AT&T is building up its FirstNet network, while also rolling out 5G New Radio — both of which are part of the future of connected of healthcare. FirstNet is a nationwide wireless broadband network for first responders being built and deployed through a first of its kind public-private partnership between the federal government and AT&T. 5G New Radio will deliver significantly faster and more responsive mobile broadband.

“FirstNet provides priority and preemption to leverage that particular network just like an LTE network is to AT&T consumers,” said Thyge Sullivan Knuhtsen, Managing Director, Healthcare Industry Solutions, AT&T, during his keynote at BIOMEDevice San Jose in December. “It provides a certain level of service to ensure that our emergency responders. If you are going to create medical devices that serve that cohort of individuals — anybody required to come through in an emergency response system — you’re able to leverage that FirstNet connectivity and those benefits that are only realized for those medical professionals.”

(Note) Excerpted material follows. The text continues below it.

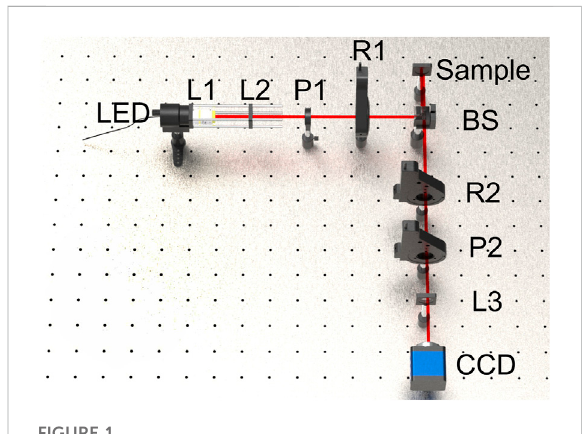
FIGURE 1 Optical path diagram of the collinear backscattering Mueller matrix imaging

With that connectivity in mind, he said, AT&T is focused on the “living-in-place” cohort — the aging population whose health may need to be monitored. “We are doing that by lighting up houses with various devices — not only FDA Class I, II, and III, but also modules, gateways, and connected devices in order to ascertain respiratory rate, heart rate, and vital signs, as well as how much are they moving, or whether they using the restroom, the refrigerator, or taking a shower (ascertained via humidity sensors).”

“By lighting up a person’s house and relaying that information back via LTE and a cloud system, we have a real-time contextual basis on an individual. What that means for Medicare Advantage plans and ACOs,” he said, is that it provides real-time data in context as to an individual’s health at that point in time and from there make clinical decisions as to whether or not to intervene via video telehealth sessions or send a nurse out to make sure an individual is ok before they get admitted and start running up costs. Knuhtsen said that in 2020, AT&T’s initiative is “to light up as many healthcare enterprises as possible.”

For medical device manufacturers who are looking to provision devices, he said that AT&T has established a partnership with Microsoft to move cloud computing workloads from central clouds to bring those back down to a network edge within particular cities (which now includes Los Angeles, Dallas, and Atlanta).

“By doing so, we are bringing the resources — the cloud services from Microsoft Edge or from central compute down to these network edges where you’ll be able to realize and experience some 20 milliseconds of latency. This is critical for applications that require active responses but also for heavy application — AI inferences and models to keep that simultaneously running in real time and real updates without bulky compute units that you would have in the medical devices that you want to push out to the market,” said Knuhtsen.